→ What is required:
Below are some records; quote exactly the lines from the one that contains "COMPTABLE – OPPORTUNITÉ" through the one that contains "Suunto Ocean dykkedatamaskin", inclusive, and no others.

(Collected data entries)
----------
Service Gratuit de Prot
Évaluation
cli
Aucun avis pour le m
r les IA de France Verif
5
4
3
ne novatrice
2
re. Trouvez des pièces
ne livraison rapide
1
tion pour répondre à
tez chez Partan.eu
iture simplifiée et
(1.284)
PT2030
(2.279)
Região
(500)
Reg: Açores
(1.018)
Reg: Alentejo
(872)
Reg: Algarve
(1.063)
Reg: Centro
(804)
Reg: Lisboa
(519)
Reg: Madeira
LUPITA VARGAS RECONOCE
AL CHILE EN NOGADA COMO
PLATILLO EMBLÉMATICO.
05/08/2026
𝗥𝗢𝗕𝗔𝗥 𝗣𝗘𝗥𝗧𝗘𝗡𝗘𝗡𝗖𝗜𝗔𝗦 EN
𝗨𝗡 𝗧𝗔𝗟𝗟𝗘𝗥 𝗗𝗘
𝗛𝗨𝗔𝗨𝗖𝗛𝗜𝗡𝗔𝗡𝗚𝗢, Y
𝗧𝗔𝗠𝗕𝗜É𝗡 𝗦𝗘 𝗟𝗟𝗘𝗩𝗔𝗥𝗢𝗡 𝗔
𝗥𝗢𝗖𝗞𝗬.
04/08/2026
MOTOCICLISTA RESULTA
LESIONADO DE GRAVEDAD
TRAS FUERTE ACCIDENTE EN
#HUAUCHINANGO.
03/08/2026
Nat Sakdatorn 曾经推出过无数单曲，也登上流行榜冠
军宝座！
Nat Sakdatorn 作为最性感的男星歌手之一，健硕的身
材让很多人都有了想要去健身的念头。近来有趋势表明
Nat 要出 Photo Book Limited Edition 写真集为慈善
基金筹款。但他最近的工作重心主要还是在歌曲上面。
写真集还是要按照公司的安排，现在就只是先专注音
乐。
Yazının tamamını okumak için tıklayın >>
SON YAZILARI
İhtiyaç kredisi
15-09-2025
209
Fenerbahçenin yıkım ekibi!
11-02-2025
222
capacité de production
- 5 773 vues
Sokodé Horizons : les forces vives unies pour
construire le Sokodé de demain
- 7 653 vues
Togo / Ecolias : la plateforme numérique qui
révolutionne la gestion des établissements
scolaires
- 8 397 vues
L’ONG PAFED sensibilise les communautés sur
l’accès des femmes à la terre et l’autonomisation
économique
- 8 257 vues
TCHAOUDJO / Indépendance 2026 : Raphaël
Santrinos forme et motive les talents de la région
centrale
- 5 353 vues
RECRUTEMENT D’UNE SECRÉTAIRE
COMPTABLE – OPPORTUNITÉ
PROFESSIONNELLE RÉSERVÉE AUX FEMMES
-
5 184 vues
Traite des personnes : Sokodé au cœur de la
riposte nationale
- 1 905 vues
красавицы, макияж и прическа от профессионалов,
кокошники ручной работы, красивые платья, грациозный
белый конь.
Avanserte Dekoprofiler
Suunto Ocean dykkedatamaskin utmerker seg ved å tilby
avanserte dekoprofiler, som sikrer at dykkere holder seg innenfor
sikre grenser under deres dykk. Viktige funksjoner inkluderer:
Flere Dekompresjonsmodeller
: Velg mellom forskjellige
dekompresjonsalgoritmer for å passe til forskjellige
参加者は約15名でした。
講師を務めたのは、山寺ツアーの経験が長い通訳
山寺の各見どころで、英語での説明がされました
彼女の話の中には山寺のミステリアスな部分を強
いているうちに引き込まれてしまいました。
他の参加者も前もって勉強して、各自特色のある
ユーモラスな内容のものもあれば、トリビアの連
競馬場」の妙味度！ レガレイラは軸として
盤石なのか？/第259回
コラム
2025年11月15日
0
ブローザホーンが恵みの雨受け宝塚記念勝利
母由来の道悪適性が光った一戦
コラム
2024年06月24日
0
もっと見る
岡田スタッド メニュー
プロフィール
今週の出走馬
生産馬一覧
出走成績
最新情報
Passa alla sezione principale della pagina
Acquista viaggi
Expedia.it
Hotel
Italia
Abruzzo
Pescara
----------
→ Answer to this problem:
COMPTABLE – OPPORTUNITÉ
PROFESSIONNELLE RÉSERVÉE AUX FEMMES
-
5 184 vues
Traite des personnes : Sokodé au cœur de la
riposte nationale
- 1 905 vues
красавицы, макияж и прическа от профессионалов,
кокошники ручной работы, красивые платья, грациозный
белый конь.
Avanserte Dekoprofiler
Suunto Ocean dykkedatamaskin utmerker seg ved å tilby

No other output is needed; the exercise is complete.